Throughout the 1970s, the UK was dubbed “the sick man of Europe”. People now forget that one of the main reasons the UK joined the European Economic Community (EEC) in 1973 was to make the economy more competitive. Between 1939 and the early 1990s, London lost a quarter of its population. Yet London and even the UK have recovered from a period of crisis to emerge as a vibrant economy. Some give credit to Thatcher, but there were bigger forces at play.

There is still life in the old dog

Last week, one of the authors met with a future politician from India’s ruling Bharatiya Janata Party (BJP). A fervent nationalist, he spoke of the importance of Hindi, improving India’s defense and boosting industrial production. When the conversation turned to his daughter, he said he was sending her to London to graduate from a top British school.

This BJP leader is not atypical. Thousands of students from all over the world flock to UK schools and universities. UK universities are world class and train their students for a wide variety of roles. Note that the University of Oxford and AstraZeneca were able to develop a vaccine against COVID-19 with impressive speed. This vaccine has since been distributed in more than 170 countries. This is hardly surprising: Britain has four of the top 20 universities in the world – only the United States has a better record.

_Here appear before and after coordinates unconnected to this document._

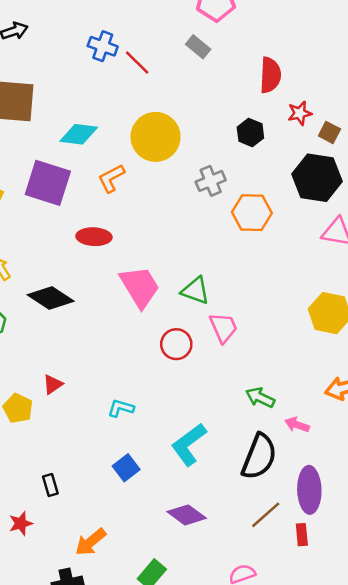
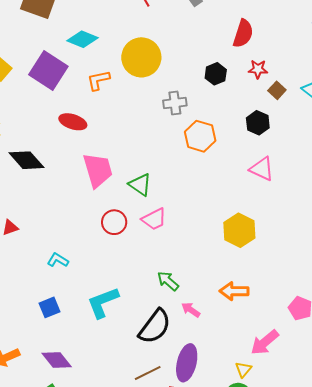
black hexagon: (317, 178) -> (258, 123), size x0.6
pink trapezoid: (223, 328) -> (154, 219), turned 72
purple diamond: (187, 515) -> (57, 360), moved

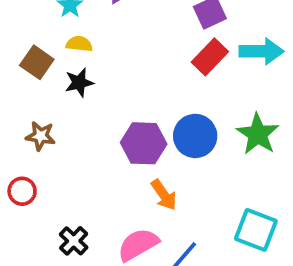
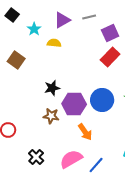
yellow semicircle: (79, 44) -> (54, 43), moved
black star: (79, 83) -> (52, 88), moved
brown star: (40, 136) -> (51, 116), moved

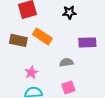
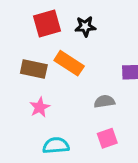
black star: (69, 12) -> (85, 26), moved
pink star: (31, 72) -> (40, 107), moved

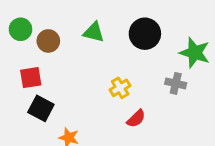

Not only students, but also capital is flowing into the UK. As a stable democracy with a strong rule of law, the UK is a safe haven for those seeking stability. It is not just Indian billionaires, Middle Eastern sheikhs and Russian oligarchs who are investing their wealth in the country. Many middle-class professionals choose the UK as a place to live, work and trade. Entrepreneurs with a great idea don’t have to look far for financing. Despite residual racism and discrimination, British towns have grown accustomed and accustomed to their ethnic minorities.

Alumni from top universities and skilled immigrants have skills that keep the UK ahead in many industries. Despite Brexit, the City of London still rivals Wall Street as a financial centre. Aerospace, chemicals and high-end car companies are still moving to the UK. British theatre, comedy, television, news media and, above all, football continue to attract global attention.

Napoleon Bonaparte is said to have once called the UK a “nation of traders”. There is some truth to this stereotype. The British are a commercially savvy, enterprising and business-friendly group. One author knows of a dealer who exclusively sells antique fans and a friend who specializes in drinks you can drink after a busy night. The other has a friend who sells rare Scotch whiskey around the world and an acquaintance who runs a multibillion-dollar insurance company in India. Many such businesses in many niches lend the UK economy an often underestimated dynamism and resilience. Everything from gaming (a £7billion-a-year industry) to something as esoteric as the antique fan trade continues to thrive.

The UK also has the lingering advantage of the Industrial Revolution and the British Empire. Infrastructure and assets dating back more than 200 years limit the need for massive capital investments that countries like Vietnam or Poland need. In addition, the United Kingdom has acquired managerial experience over several generations. Thanks to the empire, English is the global lingua franca and earns Cambridge University money through its International English Language Testing System. Lawyers and notaries continue to do well thanks to the empire’s export of common law. More importantly, British judges have a reputation for impartiality and independence: they cannot be bribed or coerced. As a result, the UK is the first place for resolving international commercial disputes.

In 1977, the UK was the world’s fifth largest economy. In 2022, 45 years later, it is still fifth, although India is expected to overtake it soon. The disaster of the 1970s turned out to be premature. The same could hold true in the 2020s. The economy is facing a crisis, but it has the strength and the track record to bounce back. The UK remains a good place to study, work, invest and live.

The opinions expressed in this article are those of the author and do not necessarily reflect the editorial policy of Fair Observer.